October 14, 2011 — A pair of bacteria in the saliva are associated with pancreatic cancer and chronic pancreatitis, according to a study published online (http://gut.bmj.com/content/early/2011/09/23/gutjnl-2011-300784.abstract) October 12 in Gut. Although a press release from the journal attributes the suggestion that this finding "opens up the possibility of curbing the progress of one of the most difficult cancers to treat, by altering the balance of bacteria," to the researchers, they were, in fact, much more circumspect.

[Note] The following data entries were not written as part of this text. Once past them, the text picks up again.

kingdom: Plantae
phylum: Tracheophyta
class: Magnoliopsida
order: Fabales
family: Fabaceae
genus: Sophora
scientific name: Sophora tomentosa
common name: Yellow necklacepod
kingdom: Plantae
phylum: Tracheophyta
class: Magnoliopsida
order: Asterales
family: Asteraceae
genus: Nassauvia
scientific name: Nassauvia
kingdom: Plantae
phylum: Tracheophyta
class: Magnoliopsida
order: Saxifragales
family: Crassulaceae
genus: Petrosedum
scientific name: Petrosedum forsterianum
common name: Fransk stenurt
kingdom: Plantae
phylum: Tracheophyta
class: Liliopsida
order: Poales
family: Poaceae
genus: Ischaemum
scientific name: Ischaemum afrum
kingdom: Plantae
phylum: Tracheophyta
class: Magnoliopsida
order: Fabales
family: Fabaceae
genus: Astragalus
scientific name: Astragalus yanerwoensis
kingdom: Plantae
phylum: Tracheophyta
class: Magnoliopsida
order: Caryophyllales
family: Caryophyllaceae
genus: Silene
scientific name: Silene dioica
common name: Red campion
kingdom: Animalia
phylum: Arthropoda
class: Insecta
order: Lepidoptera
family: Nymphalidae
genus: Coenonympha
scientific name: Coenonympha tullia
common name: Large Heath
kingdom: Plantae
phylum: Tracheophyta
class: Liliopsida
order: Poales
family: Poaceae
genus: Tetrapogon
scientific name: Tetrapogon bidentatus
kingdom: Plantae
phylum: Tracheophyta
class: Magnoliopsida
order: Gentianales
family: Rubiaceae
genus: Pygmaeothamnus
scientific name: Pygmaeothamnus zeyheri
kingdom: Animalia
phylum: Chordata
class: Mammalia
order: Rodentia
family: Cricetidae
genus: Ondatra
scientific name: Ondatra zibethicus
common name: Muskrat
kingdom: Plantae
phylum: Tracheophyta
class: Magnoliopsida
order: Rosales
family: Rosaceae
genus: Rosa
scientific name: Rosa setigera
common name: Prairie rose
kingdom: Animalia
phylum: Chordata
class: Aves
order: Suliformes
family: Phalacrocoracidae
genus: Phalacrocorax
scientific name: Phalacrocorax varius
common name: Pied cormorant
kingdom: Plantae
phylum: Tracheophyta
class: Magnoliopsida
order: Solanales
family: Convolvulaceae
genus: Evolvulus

According to lead author James J. Farrell, MD, MD, from the division of digestive diseases at the UCLA David Geffen School of Medicine in Los Angeles, California, the key finding is that the study provides proof of principle that differences in the microbiota in saliva can serve as noninvasive biomarkers for diagnosing and differentiating pancreatic cancer and chronic pancreatitis.
Dr. Farrell told Medscape Medical News that "we need to validate the panel of salivary biomarkers, both bacterial and transcriptomic, in a larger prospective study, enrolling patients suspected of having pancreatic disease and cancer and following them over time. This is currently underway. The big unanswered question is: Are these bacteria causing or the result of the cancer? Most data from previous studies and studies in other disease suggest that the bacteria are directly or indirectly contributing to the development of pancreatic disease, likely through inflammation."
The researchers used the human oral microbe identification microarray (HOMIM) to examine salivary microbiota in 10 patients with resectable pancreatic cancer and 10 matched healthy control subjects. They then used real-time quantitative polymerase chain reaction (qPCR) to identify the bacterial species or clusters that were notably different in the saliva of patients with pancreatic cancer and that of control subjects. Finally, they validated the candidate marker bacteria with qPCR on saliva from 28 patients with pancreatic cancer, 27 with chronic pancreatitis, and 28 control subjects.
The initial analysis identified 31 bacterial species or clusters that were higher in the saliva of patients with pancreatic cancer than in control subjects, and 25 that were lower. Two of the 6 candidate bacteria validated in the independent samples were present at significantly different levels in the patient and control groups: Neisseria elongata and Streptococcus mitis. Furthermore, 2 bacteria (Granulicatella adjacens and S mitis) were present at different levels in patients with chronic pancreatitis and in control subjects.
Causative Rather Than Reactive?
Dr. Farrell's group then combined N elongata and S mitis and determined that the pair distinguished patients with pancreatic cancer from control subjects with 96.4% sensitivity and 82.1% specificity.
The authors write that "whether a variation in bacterial abundance is a causative factor for cancer carcinogenesis or a derivational reflection of cancer onset due to the change of oral niches needs to be further explored in longitudinal.... Taken together [with the association between chronic pancreatitis and pancreatic cancer], these data suggest that the association between variations in oral microbiota and pancreatic disease may likely be causative rather than reactive."
The authors note that they were unable to test for possible changes in oral bacteria after pancreatic cancer resection.
They also note that "none of the bacterial biomarkers validated in this study was significantly altered in the microflora profile of lung cancer."
Limitations in Study Design
However, Dominique Michaud, ScD, associate professor of community health at Brown University in Providence, Rhode Island, who reviewed the paper for Medscape Medical News, is more cautious. Dr. Michaud, whose research centers on causes of pancreatic and brain cancers, and who has studied periodontal disease and pancreatic cancer (J Natl Cancer Inst. 2007;99:171-175), said that although "this is an interesting preliminary study, it is far from conclusive. There are many limitations to the study design, including small numbers and lack of other diseased control subjects. These findings need to be replicated and cannot provide any information on causality. It is very possible that any immunocompromised patient would have the same profile of saliva bacteria, which means this would test would not be a useful clinical screening tool."
Dr. Farrell told Medscape Medical News that his group is currently enrolling patients in a nested, case–control study to see how these biomarkers behave in a large general population to detect pancreatic disease, and that efforts are underway to convert the HOMIM, which is currently only a research tool, for patient and clinic-based salivary diagnostics.
Dr. Farrell and Dr. Michaud have disclosed no relevant financial relationships. Coauthor David T.W. Wong, from the David Geffen School of Medicine, reports ownership of intellectual property related to the saliva diagnostics field.